The contrasting effects of management on lichens and bryophytes, and on species and groups within them, highlight the importance of considering different taxonomic groups in biodiversity assessment in order to obtain complementary information [75]. Another study on the effects of management in chestnut orchards, carried out in our area of study area [13], focused on the biodiversity of vascular plants, birds, beetles and ants, and also found contrasting effects in different taxonomic groups: management had a significant effect on the richness of vascular plants, with a progressive decrease as management increased, but no clear effect on the richness of animals. Other multi-taxon studies carried out in different systems and geographical areas are along the same lines, showing different effects on different groups, such as the study by [76], comparing the effects of management on birds and lichens in boreal forests, or [77], in Central Europe, focusing on beetles, fungi and lichens. However, [62] showed similar negative effects of management on the richness of both animals (birds, mammals and lizards) and lichens in Mediterranean environments. Nevertheless, the paucity of studies encompassing the entire epiphytic community is striking and calls for more studies that include both lichens and bryophytes, as their contrasting ecological needs favour contrasting responses. Moreover, the varied responses to management in different forests, climates or management regimes highlight the need for further investigation in different systems and environments, including the matrix in which the forest systems are immersed, which may also vary in terms of management, and will ultimately determine the availability of propagules arriving on a given plot. The lack of general cross-taxa congruence in response to management means that management recommendations should balance the needs of different taxonomic groups in order to maintain forest biodiversity. Our results, and those of other studies, show that there is no single management type that suits all species or functional types. Therefore, diversified landscapes, with a variety of forest patches with different management regimes and degrees of abandonment, as in the study area, are probably the best option to provide the habitat heterogeneity to sustain high levels of biodiversity at the landscape scale [78].

5. Conclusions

The type of management of chestnut orchards had effects in the cover and richness of lichens and bryophytes, with opposite effects: abandonment favoured bryophyte cover and species richness density (per unit area) whereas management benefited lichen cover and richness density, albeit only in the north sides of the trunks for the latter.
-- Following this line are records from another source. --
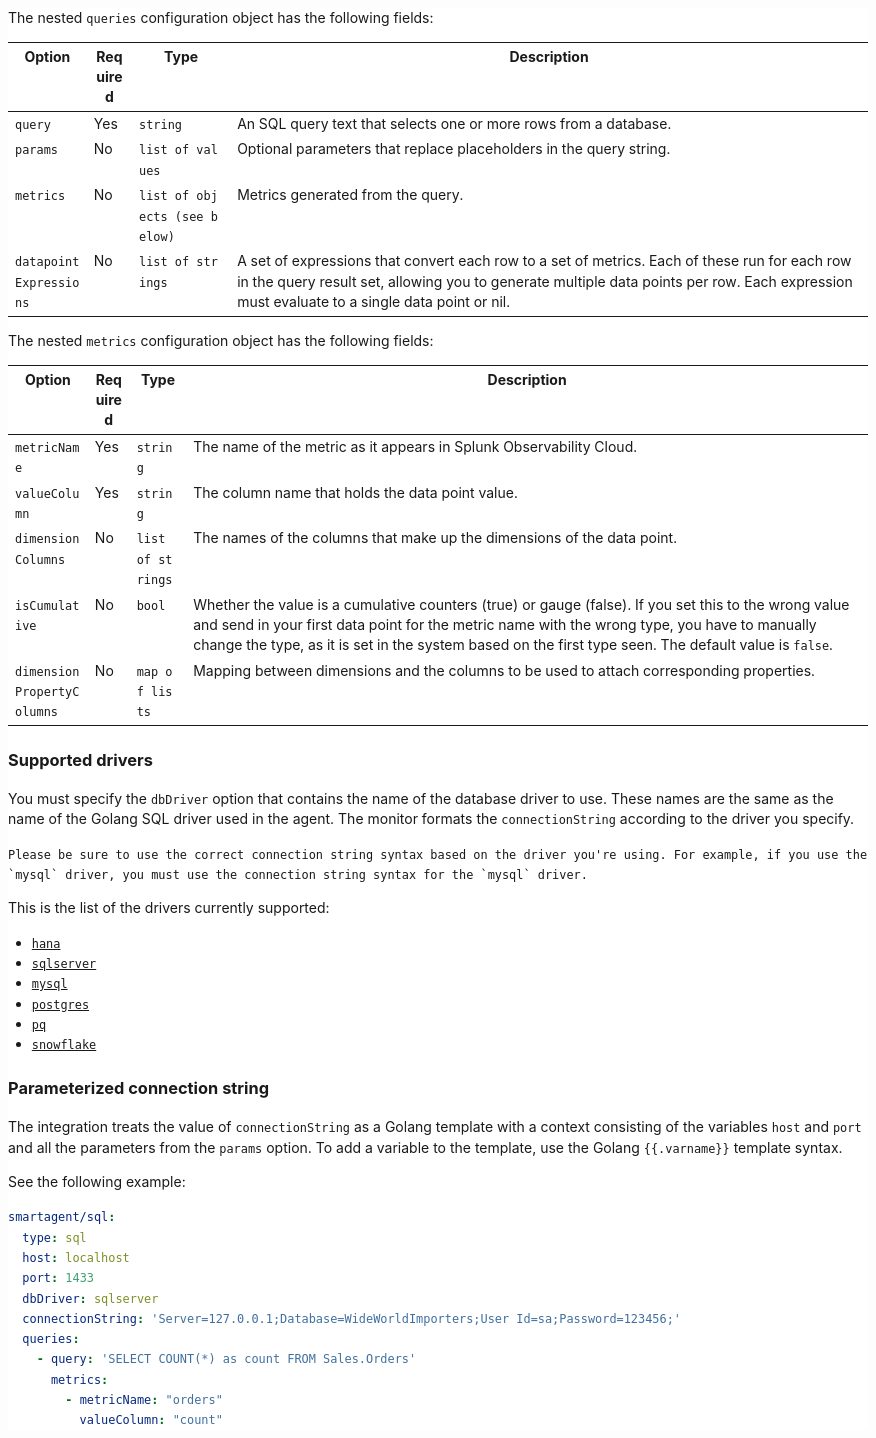 The nested `queries` configuration object has the following fields:

| Option | Required | Type | Description |
| --- | --- | --- | --- |
| `query` | Yes  | `string`  | An SQL query text that selects one or more rows from a database.   |
| `params` | No  | `list of values`  | Optional parameters that replace placeholders in the query string.   |
| `metrics`  | No   | `list of objects (see below)` | Metrics generated from the query.   |
| `datapointExpressions` | No   | `list of strings` | A set of expressions that convert each row to a set of metrics. Each of these run for each row in the query result set, allowing you to generate multiple data points per row. Each expression must evaluate to a single data point or nil. |

The nested `metrics` configuration object has the following fields:

| Option | Required | Type | Description |
| --- | --- | --- | --- |
| `metricName`    | Yes  | `string`  | The name of the metric as it appears in Splunk Observability Cloud.   |
| `valueColumn`   | Yes  | `string`  | The column name that holds the data point value.   |
| `dimensionColumns`   | No  | `list of strings` | The names of the columns that make up the dimensions of the data point.  |
| `isCumulative`   | No    | `bool` | Whether the value is a cumulative counters (true) or gauge (false). If you set this to the wrong value and send in your first data point for the metric name with the wrong type, you have to manually change the type, as it is set in the system based on the first type seen. The default value is `false`. |
| `dimensionPropertyColumns` | No    | `map of lists`  | Mapping between dimensions and the columns to be used to attach corresponding properties.    |

### Supported drivers

You must specify the `dbDriver` option that contains the name of the database driver to use. These names are the same as the name of the Golang SQL driver used in the agent. The monitor formats the `connectionString` according to the driver you specify. 

```{note}
Please be sure to use the correct connection string syntax based on the driver you're using. For example, if you use the `mysql` driver, you must use the connection string syntax for the `mysql` driver.
```

This is the list of the drivers currently supported:

- [`hana`](https://github.com/SAP/go-hdb)
- [`sqlserver`](https://pkg.go.dev/github.com/denisenkom/go-mssqldb)
- [`mysql`](https://pkg.go.dev/github.com/go-sql-driver/mysql)
- [`postgres`](https://pkg.go.dev/github.com/jackc/pgx)
- [`pq`](https://pkg.go.dev/github.com/lib/pq)
- [`snowflake`](https://pkg.go.dev/github.com/snowflakedb/gosnowflake)

### Parameterized connection string

The integration treats the value of `connectionString` as a Golang template with a context consisting of the variables `host` and `port` and all the parameters from the `params` option. To add a variable to the template, use the Golang `{{.varname}}` template syntax.

See the following example:

```yaml
smartagent/sql:
  type: sql
  host: localhost
  port: 1433
  dbDriver: sqlserver
  connectionString: 'Server=127.0.0.1;Database=WideWorldImporters;User Id=sa;Password=123456;'
  queries: 
    - query: 'SELECT COUNT(*) as count FROM Sales.Orders'
      metrics:
        - metricName: "orders"
          valueColumn: "count"
```
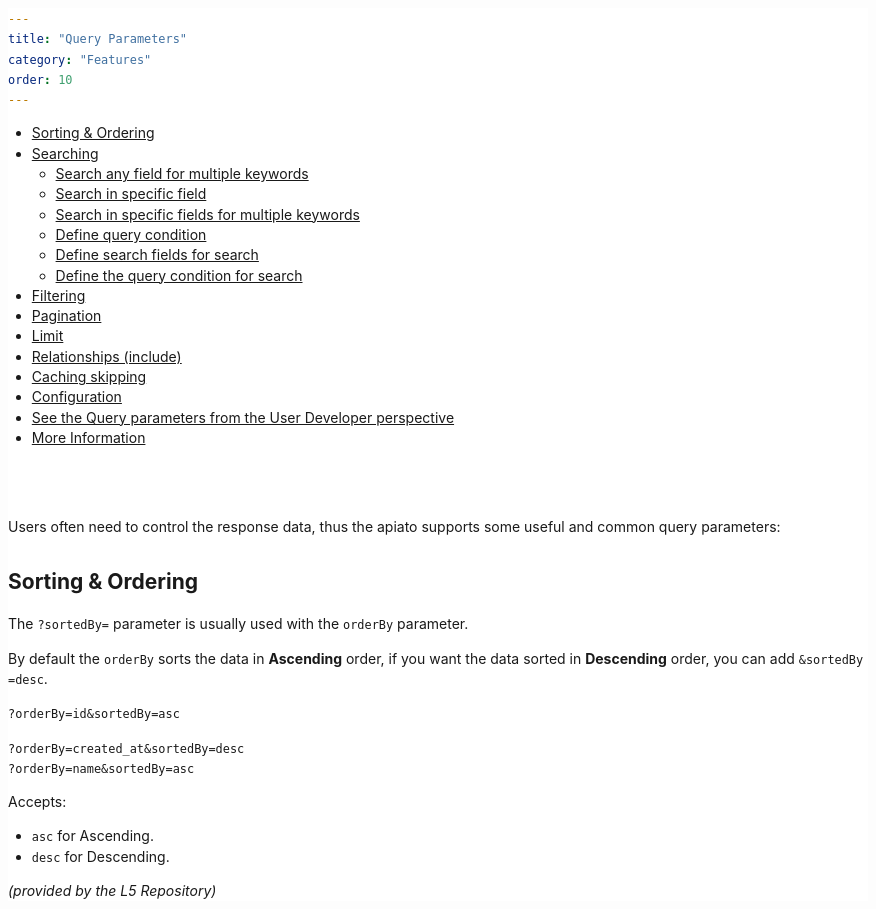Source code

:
 ```yaml
---
title: "Query Parameters"
category: "Features"
order: 10
---
```


- [Sorting & Ordering](#sorting-ordering)
- [Searching](#searching)
    - [Search any field for multiple keywords](#search-any-field-for-multiple-keywords)
    - [Search in specific field](#search-in-specific-field)
    - [Search in specific fields for multiple keywords](#search-in-specific-fields-for-multiple-keywords)
    - [Define query condition](#define-query-condition)
    - [Define search fields for search](#define-search-fields-for-search)
    - [Define the query condition for search](#define-the-query-condition-for-search)
- [Filtering](#filtering)
- [Pagination](#pagination)
- [Limit](#limit)
- [Relationships (include)](#relationships-include)
- [Caching skipping](#caching-skipping)
- [Configuration](#configuration)
- [See the Query parameters from the User Developer perspective](#see-the-query-parameters-from-the-user-developer-perspective)
- [More Information](#more)

<br>
<br>

Users often need to control the response data, thus the apiato supports some useful and common query parameters:

<a name="sorting-ordering"></a>
## Sorting & Ordering

The `?sortedBy=` parameter is usually used with the `orderBy` parameter.

By default the `orderBy` sorts the data in **Ascending** order, if you want the data sorted in **Descending** order, you can add `&sortedBy=desc`.

```
?orderBy=id&sortedBy=asc
```

```
?orderBy=created_at&sortedBy=desc
?orderBy=name&sortedBy=asc
```

Accepts:

- `asc` for Ascending.
- `desc` for Descending.

*(provided by the L5 Repository)*

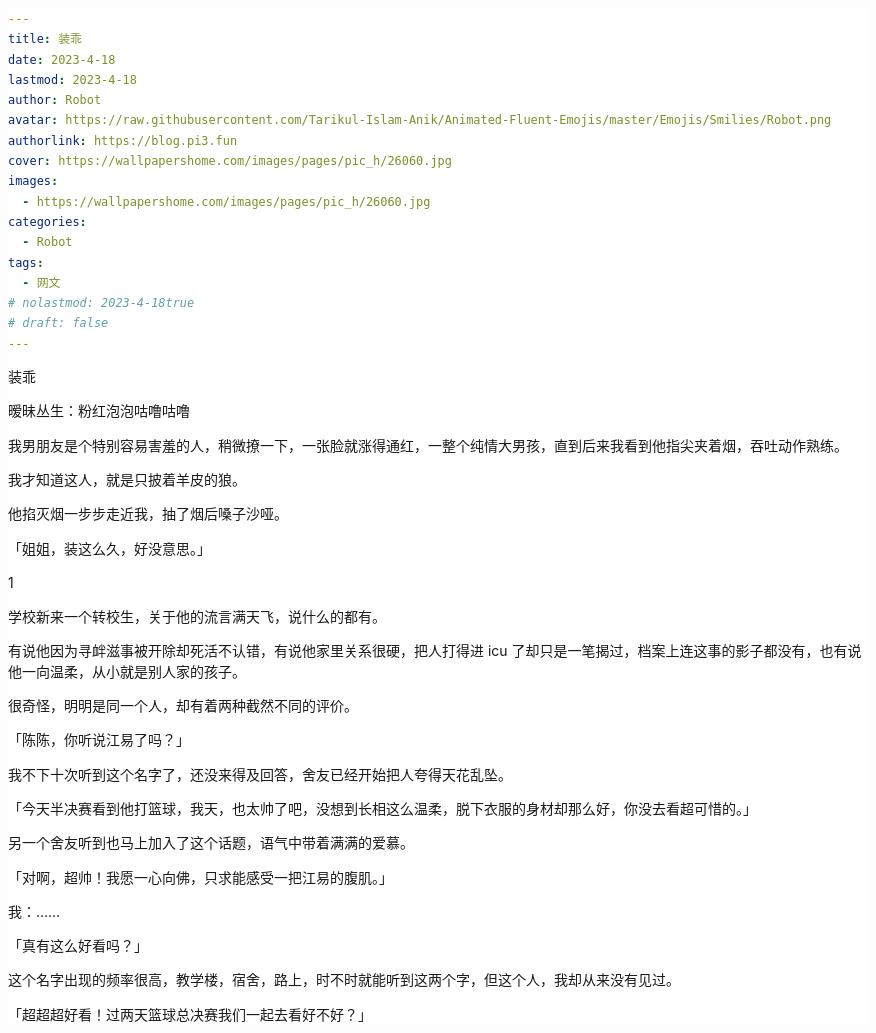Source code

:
```yaml
---
title: 装乖
date: 2023-4-18
lastmod: 2023-4-18
author: Robot
avatar: https://raw.githubusercontent.com/Tarikul-Islam-Anik/Animated-Fluent-Emojis/master/Emojis/Smilies/Robot.png
authorlink: https://blog.pi3.fun
cover: https://wallpapershome.com/images/pages/pic_h/26060.jpg
images:
  - https://wallpapershome.com/images/pages/pic_h/26060.jpg
categories:
  - Robot
tags:
  - 网文
# nolastmod: 2023-4-18true
# draft: false
---
```




装乖

暧昧丛生：粉红泡泡咕噜咕噜

我男朋友是个特别容易害羞的人，稍微撩一下，一张脸就涨得通红，一整个纯情大男孩，直到后来我看到他指尖夹着烟，吞吐动作熟练。

我才知道这人，就是只披着羊皮的狼。

他掐灭烟一步步走近我，抽了烟后嗓子沙哑。

「姐姐，装这么久，好没意思。」

1

学校新来一个转校生，关于他的流言满天飞，说什么的都有。

有说他因为寻衅滋事被开除却死活不认错，有说他家里关系很硬，把人打得进 icu 了却只是一笔揭过，档案上连这事的影子都没有，也有说他一向温柔，从小就是别人家的孩子。

很奇怪，明明是同一个人，却有着两种截然不同的评价。

「陈陈，你听说江易了吗？」

我不下十次听到这个名字了，还没来得及回答，舍友已经开始把人夸得天花乱坠。

「今天半决赛看到他打篮球，我天，也太帅了吧，没想到长相这么温柔，脱下衣服的身材却那么好，你没去看超可惜的。」

另一个舍友听到也马上加入了这个话题，语气中带着满满的爱慕。

「对啊，超帅！我愿一心向佛，只求能感受一把江易的腹肌。」

我：……

「真有这么好看吗？」

这个名字出现的频率很高，教学楼，宿舍，路上，时不时就能听到这两个字，但这个人，我却从来没有见过。

「超超超好看！过两天篮球总决赛我们一起去看好不好？」
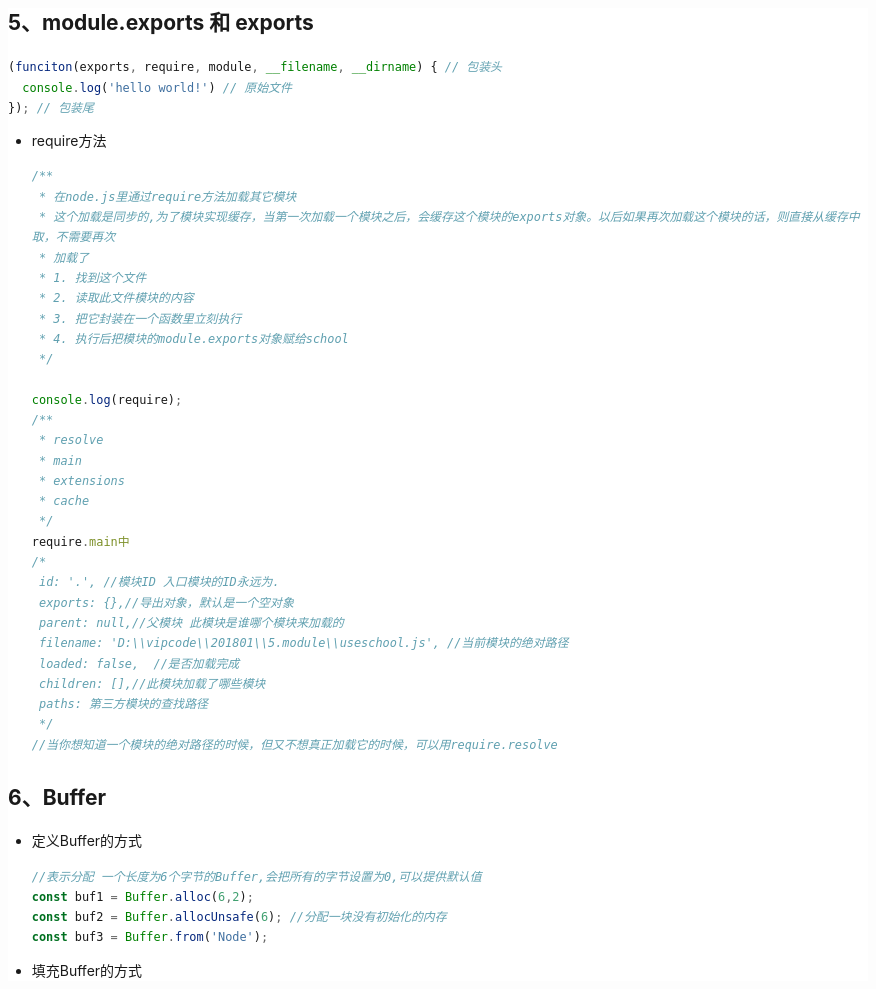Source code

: ## 5、module.exports 和 exports

```js
(funciton(exports, require, module, __filename, __dirname) { // 包装头
  console.log('hello world!') // 原始文件
}); // 包装尾
```

- require方法

  ```js
  /**
   * 在node.js里通过require方法加载其它模块
   * 这个加载是同步的,为了模块实现缓存，当第一次加载一个模块之后，会缓存这个模块的exports对象。以后如果再次加载这个模块的话，则直接从缓存中取，不需要再次
   * 加载了
   * 1. 找到这个文件
   * 2. 读取此文件模块的内容
   * 3. 把它封装在一个函数里立刻执行
   * 4. 执行后把模块的module.exports对象赋给school
   */
  
  console.log(require);
  /**
   * resolve
   * main
   * extensions
   * cache
   */
  require.main中
  /*
   id: '.', //模块ID 入口模块的ID永远为.
   exports: {},//导出对象，默认是一个空对象
   parent: null,//父模块 此模块是谁哪个模块来加载的
   filename: 'D:\\vipcode\\201801\\5.module\\useschool.js', //当前模块的绝对路径
   loaded: false,  //是否加载完成
   children: [],//此模块加载了哪些模块
   paths: 第三方模块的查找路径
   */
  //当你想知道一个模块的绝对路径的时候，但又不想真正加载它的时候，可以用require.resolve
  ```


## 6、Buffer

- 定义Buffer的方式

  ```js
  //表示分配 一个长度为6个字节的Buffer,会把所有的字节设置为0,可以提供默认值
  const buf1 = Buffer.alloc(6,2);
  const buf2 = Buffer.allocUnsafe(6); //分配一块没有初始化的内存
  const buf3 = Buffer.from('Node');
  ```

- 填充Buffer的方式
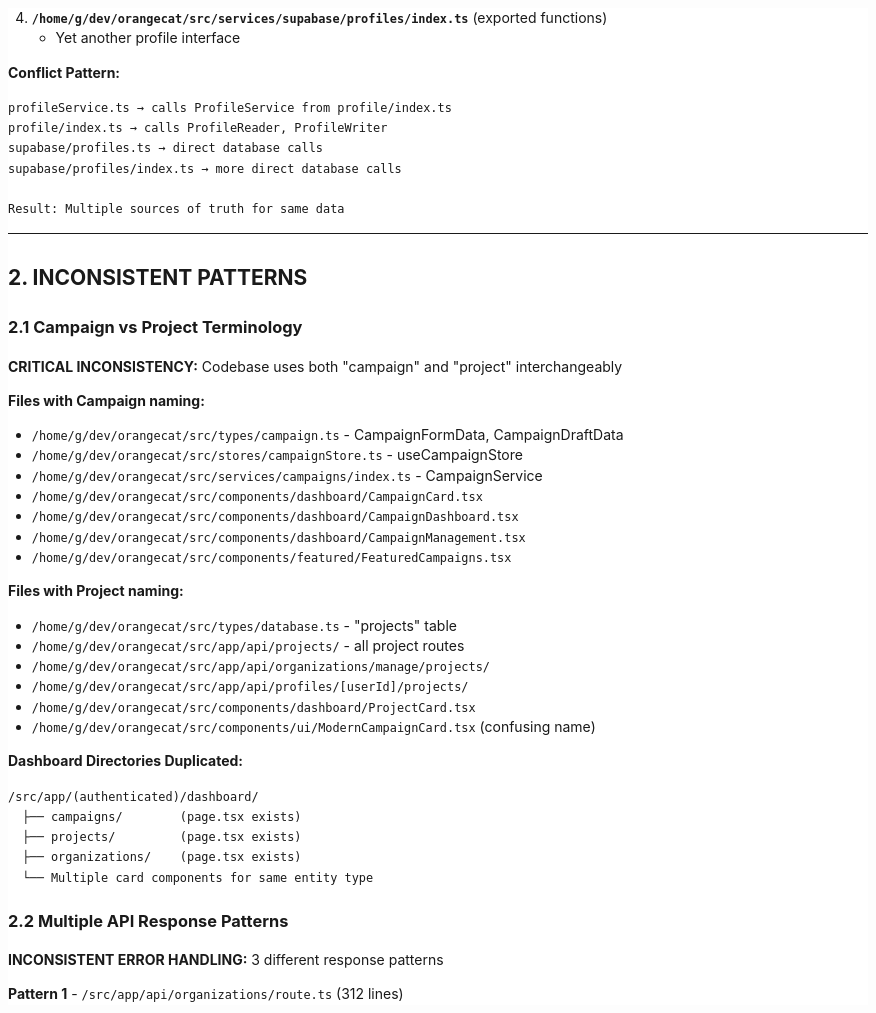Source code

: 4. **`/home/g/dev/orangecat/src/services/supabase/profiles/index.ts`** (exported functions)
   - Yet another profile interface

**Conflict Pattern:**

```
profileService.ts → calls ProfileService from profile/index.ts
profile/index.ts → calls ProfileReader, ProfileWriter
supabase/profiles.ts → direct database calls
supabase/profiles/index.ts → more direct database calls

Result: Multiple sources of truth for same data
```

---

## 2. INCONSISTENT PATTERNS

### 2.1 Campaign vs Project Terminology

**CRITICAL INCONSISTENCY:** Codebase uses both "campaign" and "project" interchangeably

**Files with Campaign naming:**

- `/home/g/dev/orangecat/src/types/campaign.ts` - CampaignFormData, CampaignDraftData
- `/home/g/dev/orangecat/src/stores/campaignStore.ts` - useCampaignStore
- `/home/g/dev/orangecat/src/services/campaigns/index.ts` - CampaignService
- `/home/g/dev/orangecat/src/components/dashboard/CampaignCard.tsx`
- `/home/g/dev/orangecat/src/components/dashboard/CampaignDashboard.tsx`
- `/home/g/dev/orangecat/src/components/dashboard/CampaignManagement.tsx`
- `/home/g/dev/orangecat/src/components/featured/FeaturedCampaigns.tsx`

**Files with Project naming:**

- `/home/g/dev/orangecat/src/types/database.ts` - "projects" table
- `/home/g/dev/orangecat/src/app/api/projects/` - all project routes
- `/home/g/dev/orangecat/src/app/api/organizations/manage/projects/`
- `/home/g/dev/orangecat/src/app/api/profiles/[userId]/projects/`
- `/home/g/dev/orangecat/src/components/dashboard/ProjectCard.tsx`
- `/home/g/dev/orangecat/src/components/ui/ModernCampaignCard.tsx` (confusing name)

**Dashboard Directories Duplicated:**

```
/src/app/(authenticated)/dashboard/
  ├── campaigns/        (page.tsx exists)
  ├── projects/         (page.tsx exists)
  ├── organizations/    (page.tsx exists)
  └── Multiple card components for same entity type
```

### 2.2 Multiple API Response Patterns

**INCONSISTENT ERROR HANDLING:** 3 different response patterns

**Pattern 1** - `/src/app/api/organizations/route.ts` (312 lines)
It also affected the composition of species and of functional types, both for lichens and bryophytes. The most representative lichen species in managed plots belonged to functional groups significantly favoured by management, such as foliose growth form, macrolichens and chlorolichens. Abandonment, in contrast, was especially positive for bryophytes with perennial shuttle as life-strategies, typical of more stable environments, while having a negative effect on lichens adapted to human disturbance.

Diversified landscapes, with a variety of management regimes and degrees of abandonment, would probably represent the best option to favour epiphytic diversity in this case, given the contrasting responses to management/abandoned found between lichens and bryophytes, as well as among species and functional groups within them.